Segment Open

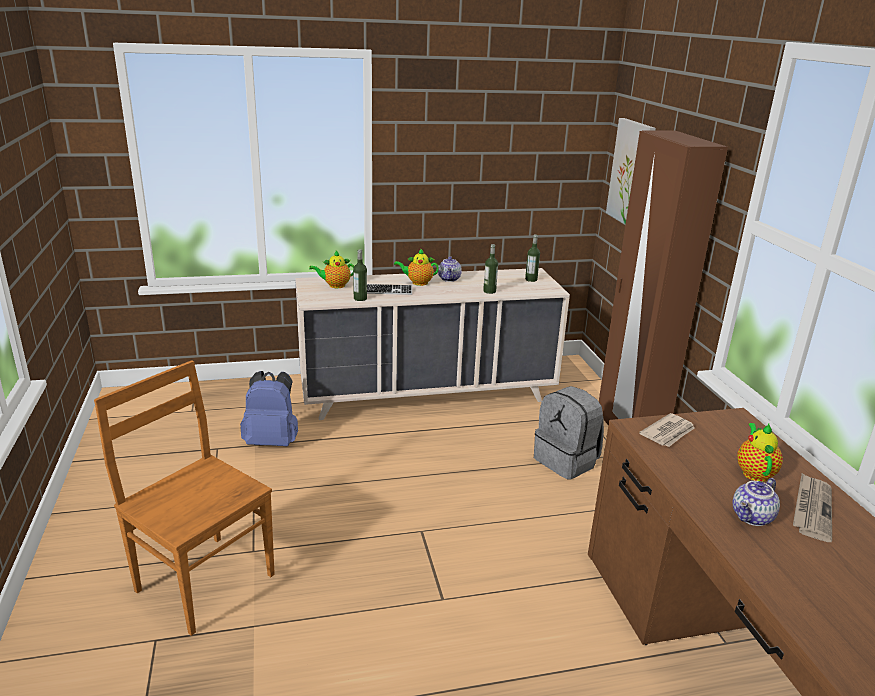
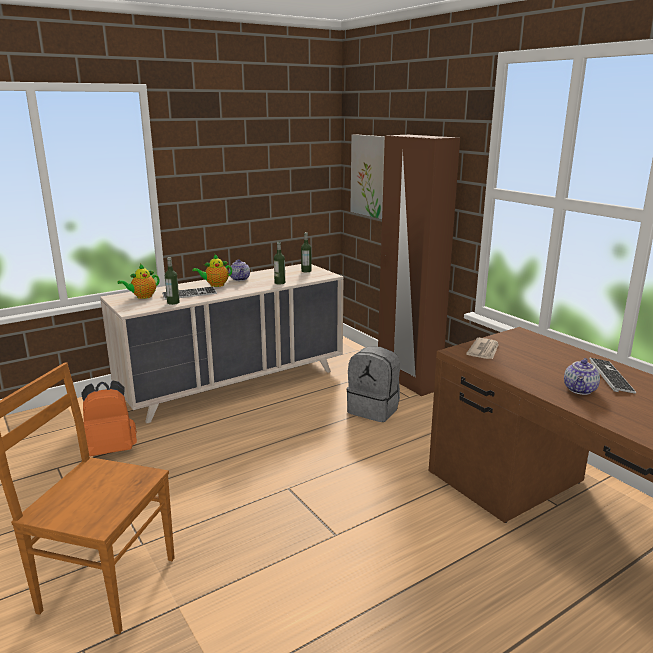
camera: 20 degrees left, 5 degrees down
blue backpack [240,371,298,446] -> orange backpack [81,380,137,456]
teapot [737,423,783,482] -> none
newspaper [793,473,832,542] -> keyboard [589,358,636,394]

Segment Closed

Exact copy, pictures removed: set down the whole listing above.

OUTPUT.
camera: 20 degrees left, 5 degrees down
blue backpack [240,371,298,446] -> orange backpack [81,380,137,456]
teapot [737,423,783,482] -> none
newspaper [793,473,832,542] -> keyboard [589,358,636,394]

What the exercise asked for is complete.